(Records from a dataset)
--------------------

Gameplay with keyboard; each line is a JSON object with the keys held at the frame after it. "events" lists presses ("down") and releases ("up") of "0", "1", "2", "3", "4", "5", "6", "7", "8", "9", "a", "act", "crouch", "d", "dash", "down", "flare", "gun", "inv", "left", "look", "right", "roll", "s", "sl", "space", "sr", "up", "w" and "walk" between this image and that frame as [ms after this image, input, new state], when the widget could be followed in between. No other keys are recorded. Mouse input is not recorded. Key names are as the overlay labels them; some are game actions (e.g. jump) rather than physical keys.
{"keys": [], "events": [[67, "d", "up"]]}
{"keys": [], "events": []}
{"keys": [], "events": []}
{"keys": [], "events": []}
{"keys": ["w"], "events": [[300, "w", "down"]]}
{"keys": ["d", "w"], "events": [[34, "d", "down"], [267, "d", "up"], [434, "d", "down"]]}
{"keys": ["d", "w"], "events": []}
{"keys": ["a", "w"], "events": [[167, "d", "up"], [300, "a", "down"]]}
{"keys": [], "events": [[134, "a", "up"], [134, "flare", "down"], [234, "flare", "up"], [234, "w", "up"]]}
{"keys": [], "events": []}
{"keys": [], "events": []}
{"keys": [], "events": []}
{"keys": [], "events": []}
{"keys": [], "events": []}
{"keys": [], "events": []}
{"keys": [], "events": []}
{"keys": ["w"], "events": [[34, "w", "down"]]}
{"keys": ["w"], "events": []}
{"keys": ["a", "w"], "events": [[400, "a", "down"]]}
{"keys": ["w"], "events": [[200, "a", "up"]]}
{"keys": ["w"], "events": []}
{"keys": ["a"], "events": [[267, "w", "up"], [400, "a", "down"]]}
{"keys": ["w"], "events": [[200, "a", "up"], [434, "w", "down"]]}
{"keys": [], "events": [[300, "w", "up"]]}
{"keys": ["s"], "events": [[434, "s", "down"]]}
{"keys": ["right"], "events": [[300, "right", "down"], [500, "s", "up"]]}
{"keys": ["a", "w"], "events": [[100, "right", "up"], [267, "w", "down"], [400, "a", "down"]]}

--------------------

## THE TASK
Copy each entry above exactly, character for character.

## OUTPUT BELOW
Gameplay with keyboard; each line is a JSON object with the keys held at the frame after it. "events" lists presses ("down") and releases ("up") of "0", "1", "2", "3", "4", "5", "6", "7", "8", "9", "a", "act", "crouch", "d", "dash", "down", "flare", "gun", "inv", "left", "look", "right", "roll", "s", "sl", "space", "sr", "up", "w" and "walk" between this image and that frame as [ms after this image, input, new state], when the widget could be followed in between. No other keys are recorded. Mouse input is not recorded. Key names are as the overlay labels them; some are game actions (e.g. jump) rather than physical keys.
{"keys": [], "events": [[67, "d", "up"]]}
{"keys": [], "events": []}
{"keys": [], "events": []}
{"keys": [], "events": []}
{"keys": ["w"], "events": [[300, "w", "down"]]}
{"keys": ["d", "w"], "events": [[34, "d", "down"], [267, "d", "up"], [434, "d", "down"]]}
{"keys": ["d", "w"], "events": []}
{"keys": ["a", "w"], "events": [[167, "d", "up"], [300, "a", "down"]]}
{"keys": [], "events": [[134, "a", "up"], [134, "flare", "down"], [234, "flare", "up"], [234, "w", "up"]]}
{"keys": [], "events": []}
{"keys": [], "events": []}
{"keys": [], "events": []}
{"keys": [], "events": []}
{"keys": [], "events": []}
{"keys": [], "events": []}
{"keys": [], "events": []}
{"keys": ["w"], "events": [[34, "w", "down"]]}
{"keys": ["w"], "events": []}
{"keys": ["a", "w"], "events": [[400, "a", "down"]]}
{"keys": ["w"], "events": [[200, "a", "up"]]}
{"keys": ["w"], "events": []}
{"keys": ["a"], "events": [[267, "w", "up"], [400, "a", "down"]]}
{"keys": ["w"], "events": [[200, "a", "up"], [434, "w", "down"]]}
{"keys": [], "events": [[300, "w", "up"]]}
{"keys": ["s"], "events": [[434, "s", "down"]]}
{"keys": ["right"], "events": [[300, "right", "down"], [500, "s", "up"]]}
{"keys": ["a", "w"], "events": [[100, "right", "up"], [267, "w", "down"], [400, "a", "down"]]}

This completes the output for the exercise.